L’avenir de la famille ne tient que sur le fil d’un socle et
d’une incertitude. Le socle c’est Jason Compson (Yul Brynner chevelu pour des
rares fois), fils adoptif du patriarche Compson qui fait vivre la famille à la
dure. C’est cette nature conjointe d’héritier et d’élément extérieur qui semble
le rendre plus solide et apte à affronter la vie, acceptant de s’abaisser à un
emploi dans une boutique de vêtement où son patron ne cesse de le narguer sur
ce patronyme prestigieux qui ne l’empêche pas d’être son employé. Cette force
facel’existence, Jason aimerait l’inculquer
à sa nièce Quentin (Joanne Woodward) livrée à elle-même depuis que sa mère l’a abandonnée
nourrisson. Tout le film fonctionnera donc sur cet enjeu, la faculté de Quentin
devenir aussi solide et équilibrée que son oncle ou sa faiblesse la destinant à
la décadence du reste de la famille. Comme dit précédemment, Martin Ritt
orchestre ces thèmes avec une vraie sobriété dramatique et visuelle, la tension
ne naissant que dans la caractérisation et les rapports entre les personnages.

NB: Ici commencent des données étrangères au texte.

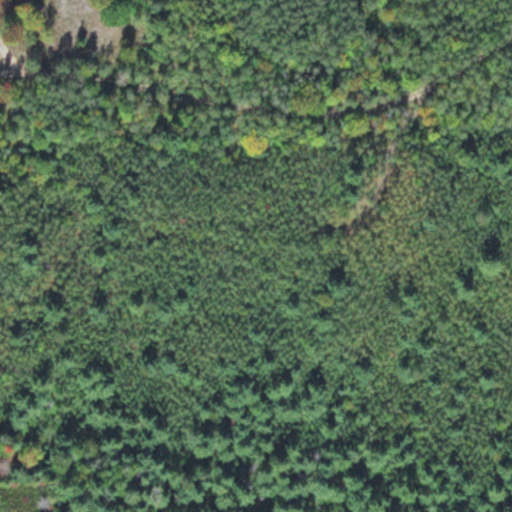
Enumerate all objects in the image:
road: (9, 58)
road: (263, 106)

L’autorité brutale de Jason destinée à endurcir sa nièce suscite en fait un
vrai rejet chez l’adolescente en quête d’affection, menacée par toutes les
tares qui ont perdues le reste de sa famille. La frivolité (Margaret Leighton) d’une
mère qui va ressurgir va la faire céder aux premiers bras musclés venus avec le
forain Charlie Busch (Stuart Whitman) qui va l’initier à d’autres tentations. Ritt
par son sens de la retenue désamorce chaque moment où l’intrigue est susceptible
de basculer dans un malaise trop prononcé, que ce soit par une mise en scène dépourvue
d’effets pouvant exacerber les moments troubles mais aussi par le montage (la
coupe nette alors que la tension sexuelle semble monter quand Quentin et le
forain sont seuls dans la caravane) mais finalement aussi par le scénario d’Irving
Ravetch et Harriet Frank Jr (déjà à l’œuvre sur Les Feux de l’été) faisant surgir Jason à chaque fois que Quentin s’apprête
à céder à ses démons.
Yul Brynner incarne ainsi brillamment un garant moral dont
le caractère droit, glacial et sarcastique offre un pendant rassurant mais
opaque à la dégénérescence du reste de la famille. Cela ne rendra que plus
touchant les moments où il daigne se dérider comme la glace partagée avec
Quentin ou ce thé chez une vieille commère cherchant à le marier. Face à lui
Joanne Woodward (29 ans mais qui fait parfaitement illusion en adolescente de
17 ans) symbolise toute l’inconséquence de la jeunesse cherchant à s’émanciper
et attirer l’attention. Martin Ritt l’oppose au miroir déformant de qu’elle
pourrait devenir avec cette mère indigne et toujours aussi narcissique, mais la
confronte aussi au monstres tapis dans les errements de la famille (le simplet
Ben pouvant céder à une violence inattendue).
Dès lors le personnage se
construit dans ses erreurs et distingue les piètres exemples d’humanité qui l’entoure
avec la dureté inflexible mais bienveillante de Jason, le film amorçant même un
semblant de romance incestueuse dans l’idée (les personnages n’ayant aucun lien
du sang en réalité). Cette approche patiemment construite pourra s’avérer
frustrante pour les amateurs de mélo hollywoodien too much mais est d’une grande justesse en s’affranchissant de
péripéties trop outrancière. Le dilemme final de Quentin et son choix relèvera
ainsi plus d’une logique et de sentiments subtilement amenés. Cette retenue n’empêche
pas une certaine audace où l'identité d’une famille
traditionnelle du sud repose sur une gouvernante noire en vraie mère de famille
(magnifique Ethel Waters, le présent sur « l’étranger » (Yul Brynner)
et le futur sur la fille illégitime (Joanne Woodward).